▶ _Source text_
▶

PicoCTF – EVEN RSA CAN BE BROKEN???

Challenge_Author: Michael Crotty

Category: Cryptography

Description

This service provides you an encrypted flag. Can you decrypt it with just N & e? Additional details will be available after launching your challenge instance.

Theory

• RSA (Rivest-Shamir-Adleman) is a foundational Asymmetric Encryption or Public Key Cryptography algorithm. Its security is based on the mathematical difficulty of factoring the product of two large prime numbers.
• This method utilizes a pair of mathematically linked keys: a Public Key, denoted as (n,e) used for encryption, and a Private Key, denoted as (n,d) used for decryption.
• The value n known as the modulus, is shared in both keys and is formed by multiplying two secret, large prime numbers (p and q). While the modulus and the public exponent (e) are made public, the private exponent (d) is calculated using the original primes and must be kept strictly confidential to ensure the security of the encrypted data.

◀

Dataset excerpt
▶

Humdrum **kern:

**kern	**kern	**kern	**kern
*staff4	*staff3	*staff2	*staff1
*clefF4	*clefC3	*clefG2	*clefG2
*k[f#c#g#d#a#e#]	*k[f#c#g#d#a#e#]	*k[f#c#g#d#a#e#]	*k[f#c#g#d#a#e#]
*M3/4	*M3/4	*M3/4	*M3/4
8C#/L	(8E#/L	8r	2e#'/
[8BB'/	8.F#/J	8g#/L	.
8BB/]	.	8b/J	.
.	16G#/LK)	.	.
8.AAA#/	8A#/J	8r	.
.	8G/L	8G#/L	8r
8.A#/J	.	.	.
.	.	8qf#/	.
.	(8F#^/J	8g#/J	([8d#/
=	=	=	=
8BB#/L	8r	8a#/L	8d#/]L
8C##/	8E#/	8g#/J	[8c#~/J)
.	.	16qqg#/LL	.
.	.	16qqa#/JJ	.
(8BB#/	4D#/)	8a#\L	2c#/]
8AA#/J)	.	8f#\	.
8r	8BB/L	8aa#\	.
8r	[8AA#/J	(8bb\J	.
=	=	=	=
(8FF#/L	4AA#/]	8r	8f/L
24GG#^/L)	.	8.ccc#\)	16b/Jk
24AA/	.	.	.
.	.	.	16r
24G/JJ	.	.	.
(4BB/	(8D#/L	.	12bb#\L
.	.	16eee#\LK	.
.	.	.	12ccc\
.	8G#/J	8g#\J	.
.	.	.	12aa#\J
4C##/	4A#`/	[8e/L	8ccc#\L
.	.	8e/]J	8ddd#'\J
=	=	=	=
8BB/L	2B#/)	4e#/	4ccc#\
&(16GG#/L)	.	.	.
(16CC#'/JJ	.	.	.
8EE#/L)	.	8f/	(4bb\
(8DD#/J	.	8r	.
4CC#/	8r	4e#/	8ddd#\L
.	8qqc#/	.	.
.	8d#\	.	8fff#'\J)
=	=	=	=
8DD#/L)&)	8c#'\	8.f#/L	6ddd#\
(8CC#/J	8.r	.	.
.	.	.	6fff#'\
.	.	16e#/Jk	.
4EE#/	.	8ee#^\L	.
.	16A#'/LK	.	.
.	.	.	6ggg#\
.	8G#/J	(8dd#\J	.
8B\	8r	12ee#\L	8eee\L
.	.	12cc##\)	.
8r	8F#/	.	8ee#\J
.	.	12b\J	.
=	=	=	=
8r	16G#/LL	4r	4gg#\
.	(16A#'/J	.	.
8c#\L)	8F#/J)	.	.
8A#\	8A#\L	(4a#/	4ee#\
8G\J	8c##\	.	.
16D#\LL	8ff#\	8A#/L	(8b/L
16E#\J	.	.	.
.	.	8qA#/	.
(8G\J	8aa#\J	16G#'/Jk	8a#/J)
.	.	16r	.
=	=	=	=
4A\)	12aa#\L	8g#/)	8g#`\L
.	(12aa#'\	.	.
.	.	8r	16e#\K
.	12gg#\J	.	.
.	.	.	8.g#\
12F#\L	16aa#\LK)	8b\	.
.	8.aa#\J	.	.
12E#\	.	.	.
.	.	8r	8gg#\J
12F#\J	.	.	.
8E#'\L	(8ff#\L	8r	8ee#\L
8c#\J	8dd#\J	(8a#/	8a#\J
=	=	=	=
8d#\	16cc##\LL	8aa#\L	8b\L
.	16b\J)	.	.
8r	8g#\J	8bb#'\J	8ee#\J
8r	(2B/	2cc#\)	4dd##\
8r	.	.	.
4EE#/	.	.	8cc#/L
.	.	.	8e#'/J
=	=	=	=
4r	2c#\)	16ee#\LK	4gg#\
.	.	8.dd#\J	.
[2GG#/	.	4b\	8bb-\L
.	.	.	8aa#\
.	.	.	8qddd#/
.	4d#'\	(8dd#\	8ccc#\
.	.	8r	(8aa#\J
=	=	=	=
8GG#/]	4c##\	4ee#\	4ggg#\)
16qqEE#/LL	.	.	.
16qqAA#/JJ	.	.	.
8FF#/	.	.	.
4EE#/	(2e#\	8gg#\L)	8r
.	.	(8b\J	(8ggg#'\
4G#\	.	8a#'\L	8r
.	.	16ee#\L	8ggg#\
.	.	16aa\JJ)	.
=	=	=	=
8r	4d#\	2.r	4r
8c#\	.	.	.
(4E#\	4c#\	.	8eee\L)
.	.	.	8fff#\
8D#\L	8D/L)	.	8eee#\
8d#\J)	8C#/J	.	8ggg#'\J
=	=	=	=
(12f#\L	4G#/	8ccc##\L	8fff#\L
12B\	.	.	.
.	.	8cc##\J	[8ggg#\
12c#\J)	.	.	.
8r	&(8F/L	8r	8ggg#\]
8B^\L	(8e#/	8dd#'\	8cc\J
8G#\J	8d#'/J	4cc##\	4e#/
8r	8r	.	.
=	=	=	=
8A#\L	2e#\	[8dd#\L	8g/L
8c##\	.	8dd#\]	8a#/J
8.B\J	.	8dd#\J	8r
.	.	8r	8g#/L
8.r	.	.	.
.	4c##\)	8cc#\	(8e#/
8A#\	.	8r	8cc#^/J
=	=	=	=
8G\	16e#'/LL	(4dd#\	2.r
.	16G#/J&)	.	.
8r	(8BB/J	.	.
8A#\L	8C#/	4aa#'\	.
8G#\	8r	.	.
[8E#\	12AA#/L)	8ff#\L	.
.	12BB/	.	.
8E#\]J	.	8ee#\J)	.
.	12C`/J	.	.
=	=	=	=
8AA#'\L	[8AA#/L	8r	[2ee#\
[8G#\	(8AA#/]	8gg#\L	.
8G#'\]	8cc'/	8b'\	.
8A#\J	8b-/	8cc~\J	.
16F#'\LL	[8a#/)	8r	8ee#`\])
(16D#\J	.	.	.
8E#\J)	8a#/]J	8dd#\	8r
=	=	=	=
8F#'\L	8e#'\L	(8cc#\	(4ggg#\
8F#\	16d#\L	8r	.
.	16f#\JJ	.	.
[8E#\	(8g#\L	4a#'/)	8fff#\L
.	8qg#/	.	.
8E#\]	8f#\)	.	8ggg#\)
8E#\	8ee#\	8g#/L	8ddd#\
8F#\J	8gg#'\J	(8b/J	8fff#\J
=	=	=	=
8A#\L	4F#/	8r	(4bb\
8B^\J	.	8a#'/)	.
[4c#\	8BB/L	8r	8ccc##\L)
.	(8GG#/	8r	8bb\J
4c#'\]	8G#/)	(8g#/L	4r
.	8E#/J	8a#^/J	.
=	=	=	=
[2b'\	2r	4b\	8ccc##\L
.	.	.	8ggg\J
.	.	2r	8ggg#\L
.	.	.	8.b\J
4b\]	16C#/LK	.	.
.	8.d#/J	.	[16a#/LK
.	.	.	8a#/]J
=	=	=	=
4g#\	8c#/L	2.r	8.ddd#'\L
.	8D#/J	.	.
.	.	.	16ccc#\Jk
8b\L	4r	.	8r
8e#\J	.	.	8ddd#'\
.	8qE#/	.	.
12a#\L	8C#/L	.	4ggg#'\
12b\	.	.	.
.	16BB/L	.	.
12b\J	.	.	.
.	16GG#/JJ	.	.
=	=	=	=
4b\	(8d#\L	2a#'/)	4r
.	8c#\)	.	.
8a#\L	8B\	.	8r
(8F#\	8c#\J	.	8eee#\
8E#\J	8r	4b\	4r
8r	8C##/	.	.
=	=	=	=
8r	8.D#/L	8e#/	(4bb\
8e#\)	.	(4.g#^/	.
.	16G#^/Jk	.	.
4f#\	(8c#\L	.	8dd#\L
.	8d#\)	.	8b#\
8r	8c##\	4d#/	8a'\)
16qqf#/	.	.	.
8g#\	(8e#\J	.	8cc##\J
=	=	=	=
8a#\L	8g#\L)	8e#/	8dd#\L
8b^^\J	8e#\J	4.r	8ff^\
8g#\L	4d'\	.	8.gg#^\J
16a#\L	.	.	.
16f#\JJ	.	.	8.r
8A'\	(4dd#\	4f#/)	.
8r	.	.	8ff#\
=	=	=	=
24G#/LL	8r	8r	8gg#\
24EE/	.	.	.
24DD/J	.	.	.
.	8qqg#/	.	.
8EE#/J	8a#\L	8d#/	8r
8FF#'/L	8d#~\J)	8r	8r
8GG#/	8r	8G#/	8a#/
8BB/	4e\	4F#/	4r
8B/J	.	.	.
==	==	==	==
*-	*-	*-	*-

◀

How would you translate this sentence from the picoCTF RSA text into Spanish: "Its security is based on the mathematical difficulty of factoring the product of two large prime numbers." These items are unrelated to the picoCTF RSA text.

▶ _Written response_
Su seguridad se basa en la dificultad matemática de factorizar el producto de dos números primos grandes.